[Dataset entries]
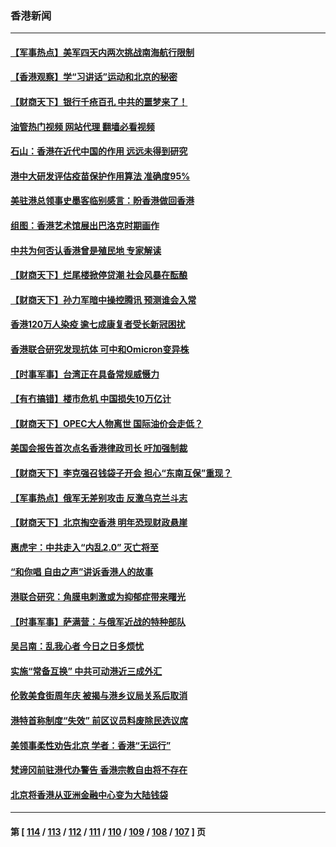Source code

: ### 香港新闻
---
#### [【军事热点】美军四天内两次挑战南海航行限制](../../pages/ncid1349362/n13784374.md?07200445) 
#### [【香港观察】学“习讲话”运动和北京的秘密](../../pages/ncid1349362/n13784237.md?07200445) 
#### [【财商天下】银行千疮百孔 中共的噩梦来了！](../../pages/ncid1349362/n13784049.md?07200445) 
#### [油管热门视频 网站代理 翻墙必看视频](http://209.222.30.114:81/youtube.html?07200445)
#### [石山：香港在近代中国的作用 远远未得到研究](../../pages/ncid1349362/n13783345.md?07200445) 
#### [港中大研发评估疫苗保护作用算法 准确度95%](../../pages/ncid1349362/n13782688.md?07200445) 
#### [美驻港总领事史墨客临别感言：盼香港做回香港](../../pages/ncid1349362/n13782585.md?07200445) 
#### [组图：香港艺术馆展出巴洛克时期画作](../../pages/ncid1349362/n13782135.md?07200445) 
#### [中共为何否认香港曾是殖民地 专家解读](../../pages/ncid1349362/n13781804.md?07200445) 
#### [【财商天下】烂尾楼掀停贷潮 社会风暴在酝酿](../../pages/ncid1349362/n13781801.md?07200445) 
#### [【财商天下】孙力军暗中操控腾讯 预测谁会入常](../../pages/ncid1349362/n13781055.md?07200445) 
#### [香港120万人染疫 逾七成康复者受长新冠困扰](../../pages/ncid1349362/n13781018.md?07200445) 
#### [香港联合研究发现抗体 可中和Omicron变异株](../../pages/ncid1349362/n13781003.md?07200445) 
#### [【时事军事】台湾正在具备常规威慑力](../../pages/ncid1349362/n13780562.md?07200445) 
#### [【有冇搞错】楼市危机 中国损失10万亿计](../../pages/ncid1349362/n13780544.md?07200445) 
#### [【财商天下】OPEC大人物离世 国际油价会走低？](../../pages/ncid1349362/n13780200.md?07200445) 
#### [美国会报告首次点名香港律政司长 吁加强制裁](../../pages/ncid1349362/n13779884.md?07200445) 
#### [【财商天下】李克强召钱袋子开会 担心“东南互保”重现？](../../pages/ncid1349362/n13779421.md?07200445) 
#### [【军事热点】俄军无差别攻击 反激乌克兰斗志](../../pages/ncid1349362/n13778681.md?07200445) 
#### [【财商天下】北京掏空香港 明年恐现财政悬崖](../../pages/ncid1349362/n13778670.md?07200445) 
#### [惠虎宇：中共走入“内乱2.0” 灭亡将至](../../pages/ncid1349362/n13778194.md?07200445) 
#### [“和你唱 自由之声”讲诉香港人的故事](../../pages/ncid1349362/n13778097.md?07200445) 
#### [港联合研究：角膜电刺激或为抑郁症带来曙光](../../pages/ncid1349362/n13777710.md?07200445) 
#### [【时事军事】萨满营：与俄军近战的特种部队](../../pages/ncid1349362/n13777498.md?07200445) 
#### [吴吕南：乱我心者 今日之日多烦忧](../../pages/ncid1349362/n13777510.md?07200445) 
#### [实施“常备互换” 中共可动港近三成外汇](../../pages/ncid1349362/n13777440.md?07200445) 
#### [伦敦美食街周年庆 被揭与港乡议局关系后取消](../../pages/ncid1349362/n13777423.md?07200445) 
#### [港特首称制度“失效” 前区议员料废除民选议席](../../pages/ncid1349362/n13777379.md?07200445) 
#### [美领事柔性劝告北京 学者：香港“无运行”](../../pages/ncid1349362/n13777357.md?07200445) 
#### [梵谛冈前驻港代办警告 香港宗教自由将不存在](../../pages/ncid1349362/n13777315.md?07200445) 
#### [北京将香港从亚洲金融中心变为大陆钱袋](../../pages/ncid1349362/n13777283.md?07200445) 

---
#### 第 [ [114](./114.md?07200445) / [113](./113.md?07200445) / [112](./112.md?07200445) / [111](./111.md?07200445) / [110](./110.md?07200445) / [109](./109.md?07200445) / [108](./108.md?07200445) / [107](./107.md?07200445) ] 页
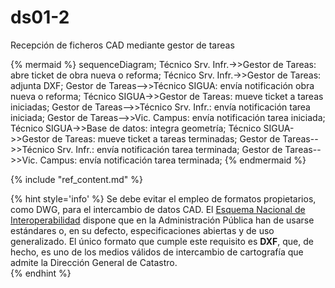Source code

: # ds01-2

Recepción de ficheros CAD mediante gestor de tareas  

{% mermaid %}
sequenceDiagram;
  Técnico Srv. Infr.->>Gestor de Tareas: abre ticket de obra nueva o reforma;
  Técnico Srv. Infr.->>Gestor de Tareas: adjunta DXF;
  Gestor de Tareas-->>Técnico SIGUA: envía notificación obra nueva o reforma;
  Técnico SIGUA->>Gestor de Tareas: mueve ticket a tareas iniciadas;
  Gestor de Tareas-->>Técnico Srv. Infr.: envía notificación tarea iniciada;
  Gestor de Tareas-->>Vic. Campus: envía notificación tarea iniciada;
  Técnico SIGUA->>Base de datos: integra geometría;
  Técnico SIGUA->>Gestor de Tareas: mueve ticket a tareas terminadas;
  Gestor de Tareas-->>Técnico Srv. Infr.: envía notificación tarea terminada;
  Gestor de Tareas-->>Vic. Campus: envía notificación tarea terminada;
{% endmermaid %}

{% include "ref_content.md" %}

<!--sec data-title="⌨ Notas de los desarrolladores" data-id="devnotes09" ces-->

{% hint style='info' %}
Se debe evitar el empleo de formatos propietarios, como DWG, para el intercambio de datos CAD. El [Esquema Nacional de Interoperabilidad](http://www.boe.es/boe/dias/2010/01/29/pdfs/BOE-A-2010-1331.pdf) dispone que en la Administración Pública han de usarse estándares o, en su defecto, especificaciones abiertas y de uso generalizado. El único formato que cumple este requisito es **DXF**, que, de hecho, es uno de los medios válidos de intercambio de cartografía que admite la Dirección General de Catastro.  
{% endhint %}

<!--endsec-->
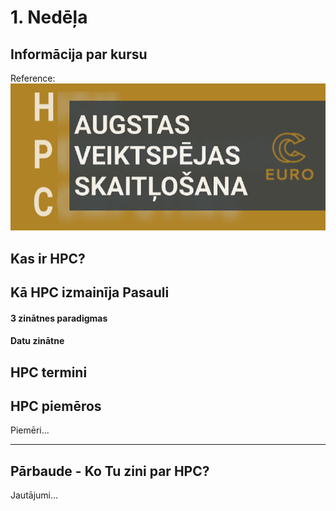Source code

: # 1. Nedēļa

## Informācija par kursu

Reference:
![alt text][logo]

[logo]: https://github.com/viktorszagorskis/hpc-pamati/blob/main/pix/hpc-pamati-logo.png "Lielais Logo"


## Kas ir HPC?

## Kā HPC izmainīja Pasauli

#### 3 zinātnes paradigmas

#### Datu zinātne

## HPC termini

## HPC piemēros

Piemēri...

---

## Pārbaude - Ko Tu zini par HPC?

Jautājumi...
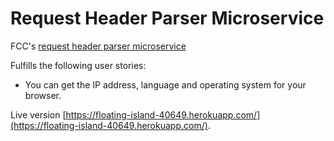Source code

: # Request Header Parser Microservice
FCC's [request header parser microservice](https://www.freecodecamp.org/challenges/request-header-parser-microservice) 

Fulfills the following user stories:

* You can get the IP address, language and operating system for your browser.

Live version [https://floating-island-40649.herokuapp.com/](https://floating-island-40649.herokuapp.com/).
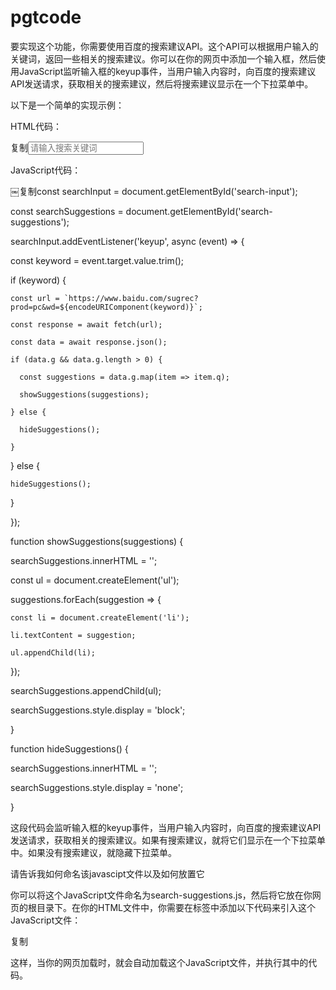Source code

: # pgtcode
要实现这个功能，你需要使用百度的搜索建议API。这个API可以根据用户输入的关键词，返回一些相关的搜索建议。你可以在你的网页中添加一个输入框，然后使用JavaScript监听输入框的keyup事件，当用户输入内容时，向百度的搜索建议API发送请求，获取相关的搜索建议，然后将搜索建议显示在一个下拉菜单中。

以下是一个简单的实现示例：

HTML代码：

复制<input type="text" id="search-input" placeholder="请输入搜索关键词">

<div id="search-suggestions"></div>

JavaScript代码：

￼复制const searchInput = document.getElementById('search-input');

const searchSuggestions = document.getElementById('search-suggestions');

searchInput.addEventListener('keyup', async (event) => {

  const keyword = event.target.value.trim();

  if (keyword) {

    const url = `https://www.baidu.com/sugrec?prod=pc&wd=${encodeURIComponent(keyword)}`;

    const response = await fetch(url);

    const data = await response.json();

    if (data.g && data.g.length > 0) {

      const suggestions = data.g.map(item => item.q);

      showSuggestions(suggestions);

    } else {

      hideSuggestions();

    }

  } else {

    hideSuggestions();

  }

});

function showSuggestions(suggestions) {

  searchSuggestions.innerHTML = '';

  const ul = document.createElement('ul');

  suggestions.forEach(suggestion => {

    const li = document.createElement('li');

    li.textContent = suggestion;

    ul.appendChild(li);

  });

  searchSuggestions.appendChild(ul);

  searchSuggestions.style.display = 'block';

}

function hideSuggestions() {

  searchSuggestions.innerHTML = '';

  searchSuggestions.style.display = 'none';

}

这段代码会监听输入框的keyup事件，当用户输入内容时，向百度的搜索建议API发送请求，获取相关的搜索建议。如果有搜索建议，就将它们显示在一个下拉菜单中。如果没有搜索建议，就隐藏下拉菜单。

请告诉我如何命名该javascipt文件以及如何放置它

你可以将这个JavaScript文件命名为search-suggestions.js，然后将它放在你网页的根目录下。在你的HTML文件中，你需要在<head>标签中添加以下代码来引入这个JavaScript文件：

复制<script src="search-suggestions.js"></script>

这样，当你的网页加载时，就会自动加载这个JavaScript文件，并执行其中的代码。
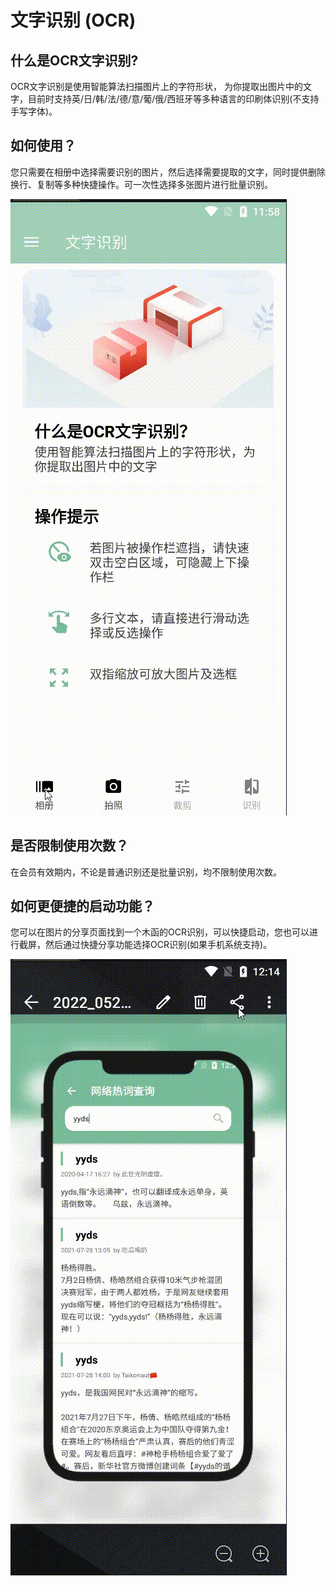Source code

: # 文字识别 (OCR)

## 什么是OCR文字识别?

OCR文字识别是使用智能算法扫描图片上的字符形状， 为你提取出图片中的文字，目前时支持英/日/韩/法/德/意/葡/俄/西班牙等多种语言的印刷体识别(不支持手写字体)。

## 如何使用？

您只需要在相册中选择需要识别的图片，然后选择需要提取的文字，同时提供删除换行、复制等多种快捷操作。可一次性选择多张图片进行批量识别。

![OCR演示](../_assets/images/OCR-1.GIF)

## 是否限制使用次数？

在会员有效期内，不论是普通识别还是批量识别，均不限制使用次数。

## 如何更便捷的启动功能？

您可以在图片的分享页面找到一个木函的OCR识别，可以快捷启动，您也可以进行截屏，然后通过快捷分享功能选择OCR识别(如果手机系统支持)。

![分享OCR演示](../_assets/images/OCR-2.GIF)


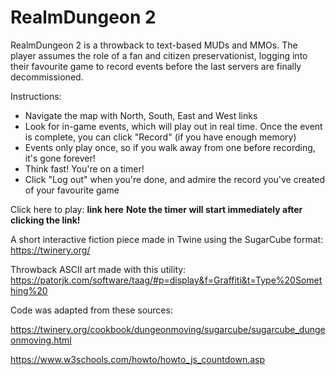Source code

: # RealmDungeon 2
RealmDungeon 2 is a throwback to text-based MUDs and MMOs. The player assumes the role of a fan and citizen preservationist, logging into their favourite game to record events before the last servers are finally decommissioned.

Instructions:
- Navigate the map with North, South, East and West links
- Look for in-game events, which will play out in real time. Once the event is complete, you can click "Record" (if you have enough memory)
- Events only play once, so if you walk away from one before recording, it's gone forever!
- Think fast! You're on a timer!
- Click "Log out" when you're done, and admire the record you've created of your favourite game

Click here to play: **link here**
**Note the timer will start immediately after clicking the link!**

A short interactive fiction piece made in Twine using the SugarCube format: https://twinery.org/

Throwback ASCII art made with this utility: https://patorjk.com/software/taag/#p=display&f=Graffiti&t=Type%20Something%20


Code was adapted from these sources:

https://twinery.org/cookbook/dungeonmoving/sugarcube/sugarcube_dungeonmoving.html

https://www.w3schools.com/howto/howto_js_countdown.asp

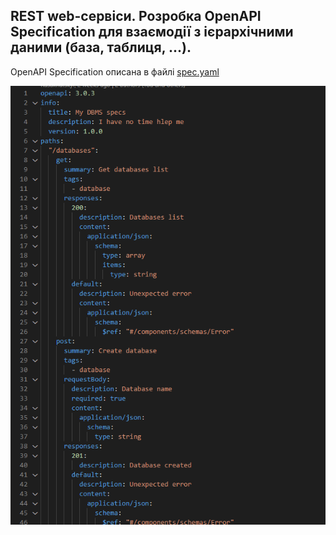 ## REST web-сервіси. Розробка OpenAPI Specification для взаємодії з ієрархічними даними (база, таблиця, ...).

OpenAPI Specification описана в файлі [spec.yaml](https://github.com/Rasakhatskiy/Labs_S7_IT/blob/main/DMBS/spec.yaml)

![alt text](https://github.com/Rasakhatskiy/Labs_S7_IT/blob/main/img/4.png?raw=true)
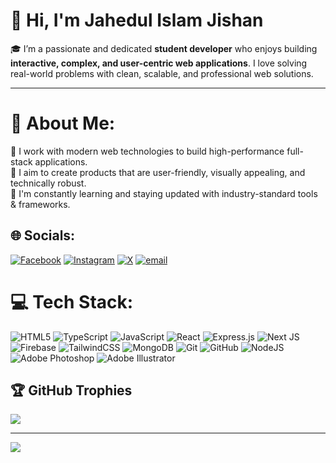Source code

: # 👋 Hi, I'm Jahedul Islam Jishan

🎓 I’m a passionate and dedicated **student developer** who enjoys building **interactive, complex, and user-centric web applications**. I love solving real-world problems with clean, scalable, and professional web solutions.

---


# 💫 About Me:
🔧 I work with modern web technologies to build high-performance full-stack applications.<br>
🎯 I aim to create products that are user-friendly, visually appealing, and technically robust.<br>
📘 I'm constantly learning and staying updated with industry-standard tools & frameworks.<br>


## 🌐 Socials:
[![Facebook](https://img.shields.io/badge/Facebook-%231877F2.svg?logo=Facebook&logoColor=white)](https://facebook.com/jahedulislam.jishan.9) [![Instagram](https://img.shields.io/badge/Instagram-%23E4405F.svg?logo=Instagram&logoColor=white)](https://instagram.com/m_jishan_2) [![X](https://img.shields.io/badge/X-black.svg?logo=X&logoColor=white)](https://x.com/JISHAN0002) [![email](https://img.shields.io/badge/Email-D14836?logo=gmail&logoColor=white)](mailto:jahedulislamdev@gmail.com) 

# 💻 Tech Stack:
![HTML5](https://img.shields.io/badge/html5-%23E34F26.svg?style=flat&logo=html5&logoColor=white) ![TypeScript](https://img.shields.io/badge/typescript-%23007ACC.svg?style=flat&logo=typescript&logoColor=white) ![JavaScript](https://img.shields.io/badge/javascript-%23323330.svg?style=flat&logo=javascript&logoColor=%23F7DF1E) ![React](https://img.shields.io/badge/react-%2320232a.svg?style=flat&logo=react&logoColor=%2361DAFB) ![Express.js](https://img.shields.io/badge/express.js-%23404d59.svg?style=flat&logo=express&logoColor=%2361DAFB) ![Next JS](https://img.shields.io/badge/Next-black?style=flat&logo=next.js&logoColor=white) ![Firebase](https://img.shields.io/badge/firebase-%23039BE5.svg?style=flat&logo=firebase) ![TailwindCSS](https://img.shields.io/badge/tailwindcss-%2338B2AC.svg?style=flat&logo=tailwind-css&logoColor=white) ![MongoDB](https://img.shields.io/badge/MongoDB-%234ea94b.svg?style=flat&logo=mongodb&logoColor=white) ![Git](https://img.shields.io/badge/git-%23F05033.svg?style=flat&logo=git&logoColor=white) ![GitHub](https://img.shields.io/badge/github-%23121011.svg?style=flat&logo=github&logoColor=white) ![NodeJS](https://img.shields.io/badge/node.js-6DA55F?style=flat&logo=node.js&logoColor=white) ![Adobe Photoshop](https://img.shields.io/badge/adobe%20photoshop-%2331A8FF.svg?style=flat&logo=adobe%20photoshop&logoColor=white) ![Adobe Illustrator](https://img.shields.io/badge/adobe%20illustrator-%23FF9A00.svg?style=flat&logo=adobe%20illustrator&logoColor=white)


## 🏆 GitHub Trophies
![](https://github-profile-trophy.vercel.app/?username=jahedulislamdev&theme=onedark&no-frame=false&no-bg=true&margin-w=4)


---
[![](https://visitcount.itsvg.in/api?id=jahedulislamdev&icon=0&color=9)](https://visitcount.itsvg.in)

<!-- Proudly created with GPRM ( https://gprm.itsvg.in ) -->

■ REQUIRED WORK
Identify every line in the rows above that contains the string "display", and copy each one out. Treat uppercase and lowercase as different.

■ ANSWER SECTION
  searchSuggestions.style.display = 'block';
  searchSuggestions.style.display = 'none';
Throwback ASCII art made with this utility: https://patorjk.com/software/taag/#p=display&f=Graffiti&t=Type%20Something%20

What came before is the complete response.